Would it help if you used some sort of group membership?

For example, your SQL query would add all accounts to a domain group, or
remove accounts, as needed.  Then, you would just pull all members of
that group in one CFLDAP query.

I do something similar to this every morning.  My process determines who
is an active employee, faculty or student.

I have a SSIS job that pulls current employment information from our HR
system.  It then checks to see if each employee is a member of our
"Current Employees" domain group.  If it is not a member, it adds them.

Conversely, it also checks to see if any group members are no longer
employed.  If not, they are removed from the domain group.

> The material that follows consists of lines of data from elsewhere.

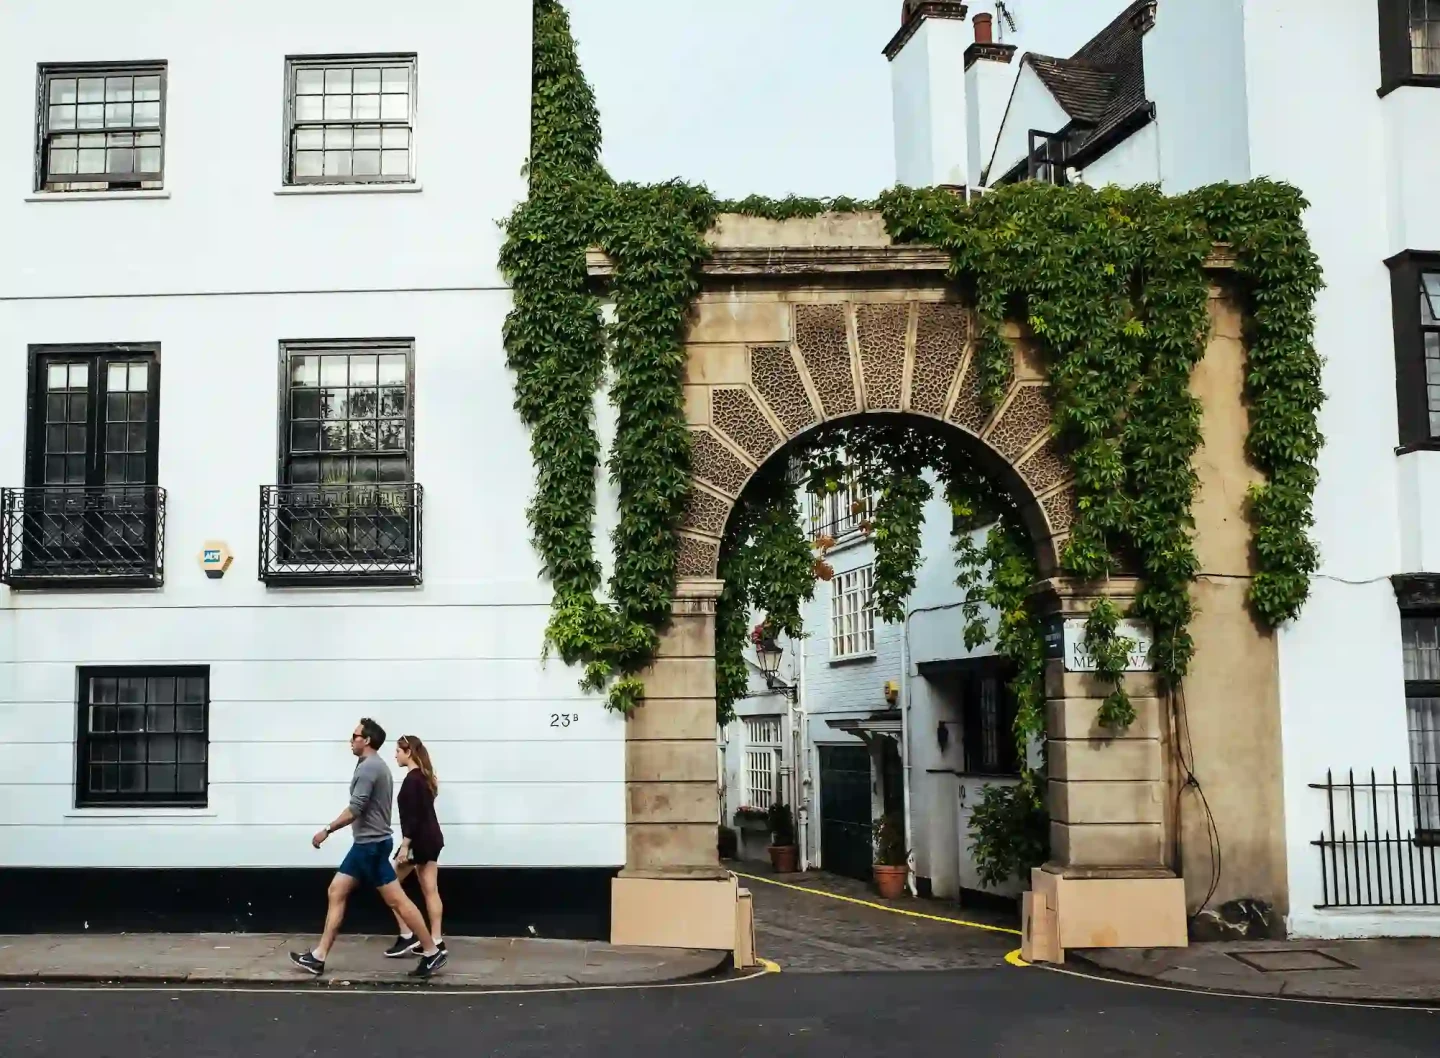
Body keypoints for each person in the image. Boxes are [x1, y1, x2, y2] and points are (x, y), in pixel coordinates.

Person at [289, 718, 448, 978]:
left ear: (368, 741)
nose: (351, 740)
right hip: (368, 843)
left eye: (355, 736)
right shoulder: (375, 766)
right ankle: (318, 957)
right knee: (337, 890)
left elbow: (356, 808)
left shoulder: (370, 768)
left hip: (370, 846)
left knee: (397, 899)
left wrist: (327, 830)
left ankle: (431, 952)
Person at [382, 734, 446, 957]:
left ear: (408, 752)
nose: (395, 755)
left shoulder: (412, 780)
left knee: (388, 884)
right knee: (431, 890)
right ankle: (436, 940)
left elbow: (413, 817)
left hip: (418, 841)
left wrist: (405, 846)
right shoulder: (425, 778)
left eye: (398, 751)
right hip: (432, 839)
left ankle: (407, 934)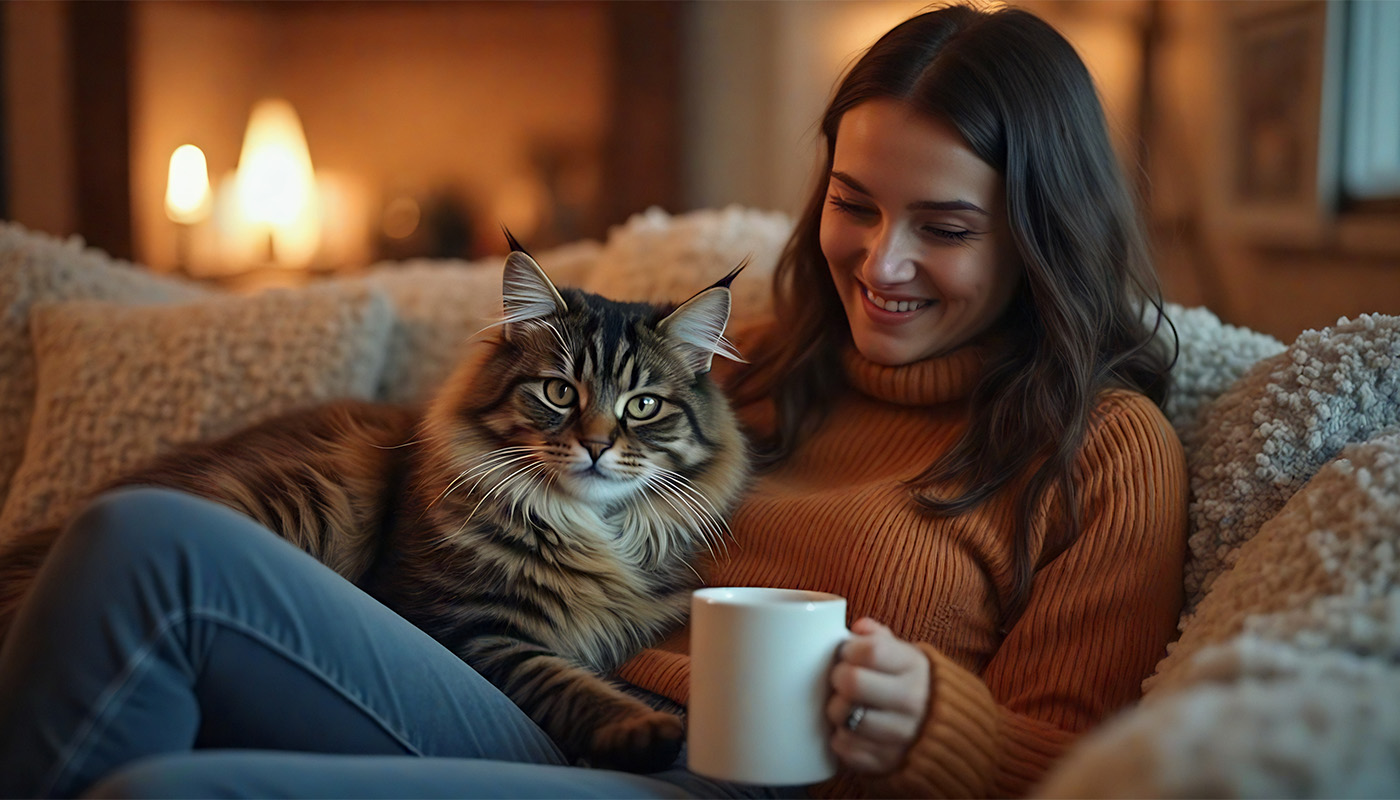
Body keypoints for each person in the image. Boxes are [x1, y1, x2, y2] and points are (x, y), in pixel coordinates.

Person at [0, 5, 1186, 798]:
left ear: (1038, 232)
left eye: (945, 227)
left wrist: (936, 716)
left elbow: (1101, 765)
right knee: (143, 542)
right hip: (533, 696)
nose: (878, 263)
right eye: (854, 202)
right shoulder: (753, 363)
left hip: (691, 775)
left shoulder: (1102, 448)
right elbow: (530, 415)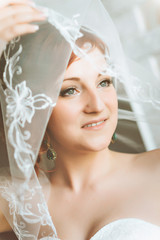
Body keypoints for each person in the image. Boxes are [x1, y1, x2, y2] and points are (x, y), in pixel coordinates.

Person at [0, 0, 160, 240]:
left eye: (104, 82)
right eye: (70, 90)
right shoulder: (17, 202)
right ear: (32, 107)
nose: (97, 106)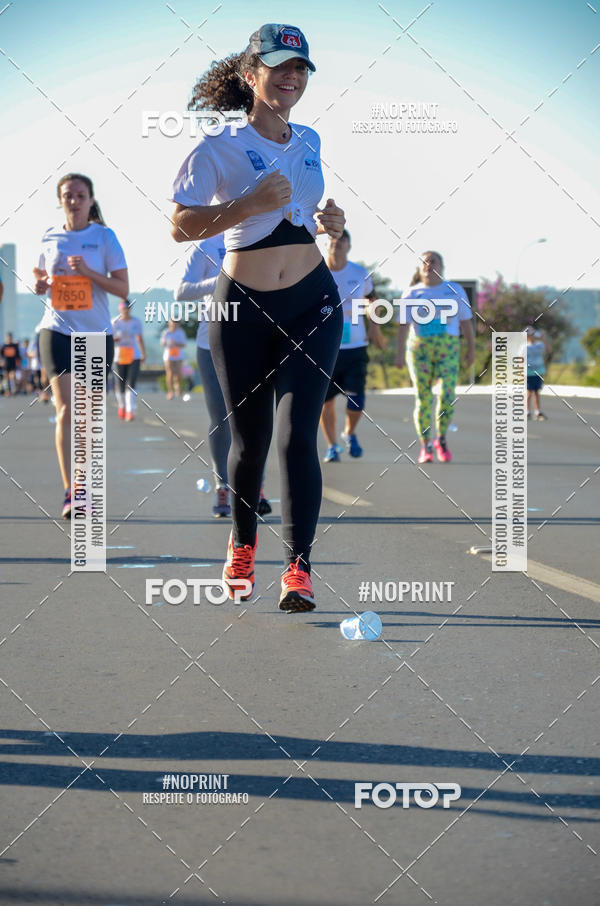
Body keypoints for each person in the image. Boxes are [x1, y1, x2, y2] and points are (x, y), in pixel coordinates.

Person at [171, 23, 345, 612]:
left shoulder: (312, 139)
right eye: (279, 67)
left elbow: (305, 208)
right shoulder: (216, 147)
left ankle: (298, 571)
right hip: (241, 307)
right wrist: (246, 205)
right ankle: (243, 545)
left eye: (300, 67)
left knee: (299, 438)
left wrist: (332, 224)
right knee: (250, 442)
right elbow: (179, 227)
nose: (292, 76)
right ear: (251, 76)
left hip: (312, 302)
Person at [34, 173, 128, 518]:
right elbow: (42, 282)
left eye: (79, 195)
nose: (73, 201)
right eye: (67, 196)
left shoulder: (104, 237)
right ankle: (71, 492)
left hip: (94, 334)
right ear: (60, 201)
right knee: (65, 411)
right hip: (56, 330)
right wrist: (41, 284)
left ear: (91, 200)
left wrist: (88, 272)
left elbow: (122, 289)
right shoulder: (49, 236)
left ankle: (85, 485)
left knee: (87, 418)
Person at [175, 235, 273, 519]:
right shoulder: (205, 245)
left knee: (254, 418)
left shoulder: (260, 232)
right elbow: (181, 291)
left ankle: (257, 488)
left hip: (255, 340)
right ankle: (223, 486)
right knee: (221, 419)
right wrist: (222, 280)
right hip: (213, 343)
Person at [394, 251, 474, 464]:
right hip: (419, 350)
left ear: (442, 266)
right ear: (419, 268)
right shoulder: (411, 293)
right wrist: (399, 353)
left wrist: (471, 350)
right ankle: (425, 444)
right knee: (423, 398)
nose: (428, 265)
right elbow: (403, 326)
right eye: (424, 261)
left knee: (447, 395)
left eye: (433, 261)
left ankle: (441, 438)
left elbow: (466, 322)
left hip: (448, 349)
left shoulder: (453, 290)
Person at [320, 229, 386, 462]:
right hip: (324, 347)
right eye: (332, 240)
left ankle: (349, 432)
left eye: (342, 240)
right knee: (324, 402)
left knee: (356, 400)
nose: (336, 243)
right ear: (326, 244)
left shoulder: (359, 273)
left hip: (356, 345)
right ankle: (332, 446)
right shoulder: (315, 270)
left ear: (348, 245)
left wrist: (375, 326)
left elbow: (372, 299)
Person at [112, 299, 145, 421]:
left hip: (133, 355)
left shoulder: (136, 322)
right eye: (123, 308)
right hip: (119, 356)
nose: (125, 310)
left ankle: (130, 410)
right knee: (120, 384)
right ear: (120, 309)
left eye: (127, 308)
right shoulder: (115, 322)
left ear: (130, 309)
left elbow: (140, 338)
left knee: (131, 384)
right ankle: (122, 406)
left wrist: (143, 353)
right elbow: (109, 339)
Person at [525, 326, 550, 420]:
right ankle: (527, 412)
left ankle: (537, 412)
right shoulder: (524, 346)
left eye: (532, 334)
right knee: (529, 392)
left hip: (539, 372)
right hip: (528, 372)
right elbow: (520, 359)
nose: (530, 336)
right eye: (528, 335)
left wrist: (543, 339)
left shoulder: (539, 345)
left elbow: (548, 350)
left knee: (536, 392)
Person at [160, 318, 186, 399]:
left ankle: (178, 388)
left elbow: (184, 344)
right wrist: (165, 342)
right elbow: (162, 344)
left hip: (178, 355)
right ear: (169, 324)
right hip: (168, 355)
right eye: (172, 323)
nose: (173, 325)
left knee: (177, 373)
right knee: (170, 372)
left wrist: (176, 343)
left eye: (175, 323)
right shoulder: (166, 332)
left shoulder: (181, 332)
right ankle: (170, 391)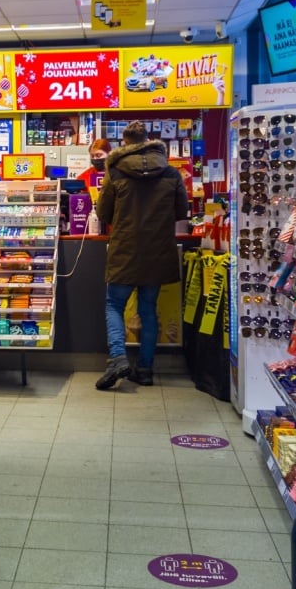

The result is the domain group is competely updated every morning.
Performance is high, because group membership does not change greatly on
a daily basis.  You may add/drop a member here and there, but the entire
group is usually not completely changed.

mike 

-----Original Message-----
From: Burns, John D [mailto:[EMAIL PROTECTED] 
Sent: Monday, November 03, 2008 9:31 AM
To: cf-talk
Subject: RE: LDAP Query Performance question

See, I'm doing the opposite. I'm getting a list of accounts from a SQL
database and trying to then perform a read query to get those user
accounts from AD. However, I can't find an elegant way to do that in 1
query so I'm looping over my results and doing individual queries to the
AD for each account. I'm definitely looking into this AD/SQL linking
which I had never heard of before. Thanks for the help!